The HebTroCo brand follows a very straight-forward design principle – simple is good, looking good is good, having fun is good, and being built to last in Yorkshire is even better.
‘We have a very low boredom threshold. If work’s no fun, then we don’t want to do it, and if we don’t want to do it, then we won’t do it, and then we won’t get paid, and that means we’ll end up living in the park. So essentially, everything we do must be fun,’ Ed explains. ‘That doesn’t mean work isn’t stressful sometimes, it’s not all playing table football, but if it isn’t fun then don’t bother, otherwise what you do won’t be genuine – you’ll end up copying other people rather than being yourself,’ he goes on. ‘Like the action blanket. I cut a hole in a blanket in 1986 and wore it at parties, festivals, camping trips, and sat in front of the telly.

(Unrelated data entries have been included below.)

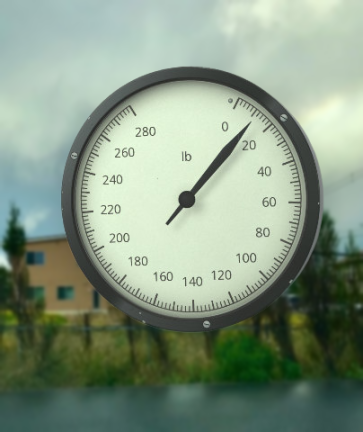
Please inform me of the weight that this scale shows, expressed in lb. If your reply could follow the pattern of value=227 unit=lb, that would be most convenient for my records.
value=12 unit=lb
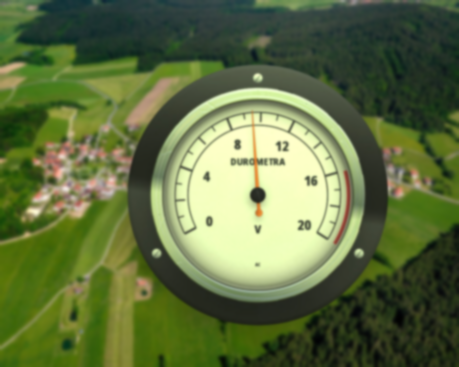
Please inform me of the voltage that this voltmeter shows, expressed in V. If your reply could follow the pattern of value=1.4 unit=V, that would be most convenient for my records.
value=9.5 unit=V
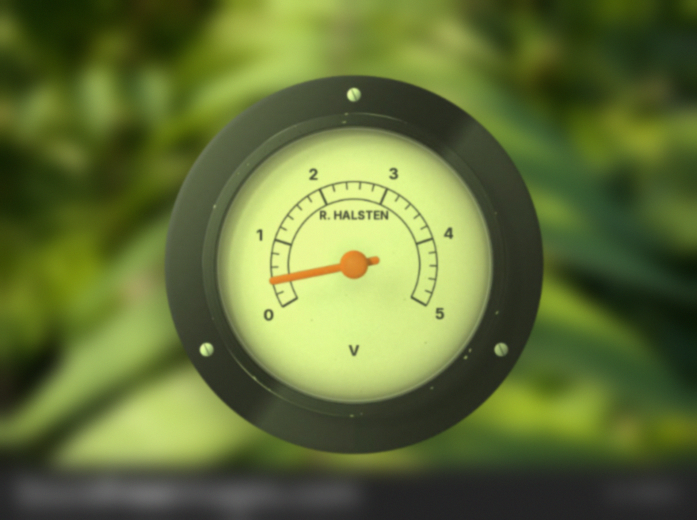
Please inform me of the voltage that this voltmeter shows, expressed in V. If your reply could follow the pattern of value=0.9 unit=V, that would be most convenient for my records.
value=0.4 unit=V
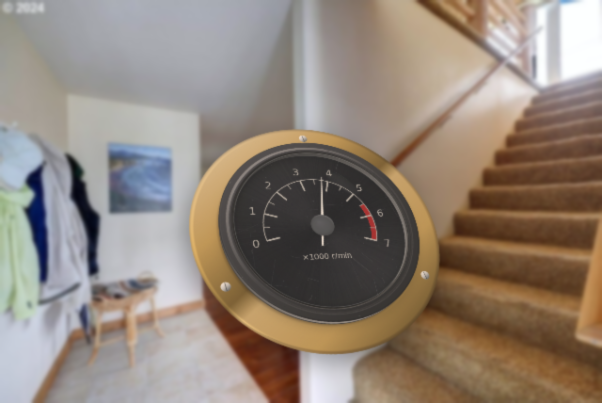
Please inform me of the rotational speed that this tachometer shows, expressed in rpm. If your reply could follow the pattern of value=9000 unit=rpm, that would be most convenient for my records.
value=3750 unit=rpm
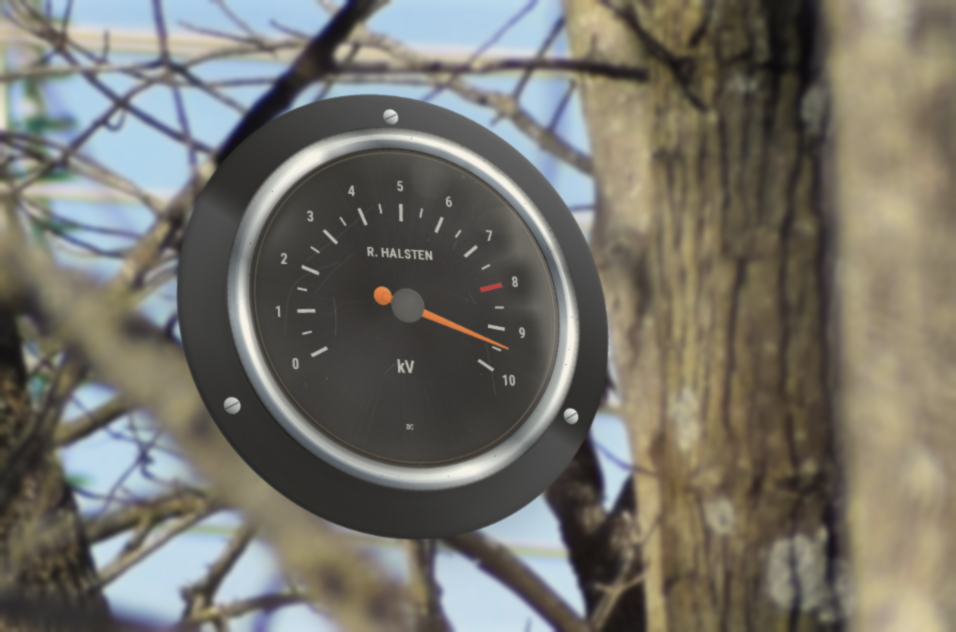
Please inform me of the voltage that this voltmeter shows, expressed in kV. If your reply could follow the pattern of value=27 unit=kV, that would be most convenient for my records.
value=9.5 unit=kV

We thought we’d start making them, a kind of Yorkshire poncho, but we thought we’d call it an “action blanket” to wind people up. Sure enough the general response was, “it’s a poncho!” or “it’s just a blanket with a hole in it!”, and we said, “yeah, clever isn’t it?”,’ Ed laughs. ‘Simple is good.’
After buckets of success, working with BBC2’s The Great Pottery Throw Down judge and potter Keith Brymer Jones on their mugware collection, and some extremely positive reviews of their garments, HebTroCo are making sure to give back to Yorkshire through some amazing wildlife charities, like their Don’t Curfew the Curlew campaign.
‘The curlew is an iconic bird of this area, it migrates in around spring, then they all leave in the winter to go to Morecambe Bay. We found out that they’re endangered, 40–60 percent reduced in number, for various reasons. So we thought we’d do some good for local wildlife, because it inspires us and it keeps us sane,’ Ed explains. ‘We made a film about them, supported some conservation charities, and we are soon to launch our range of curlew socks, which will 100 percent raise money for them.’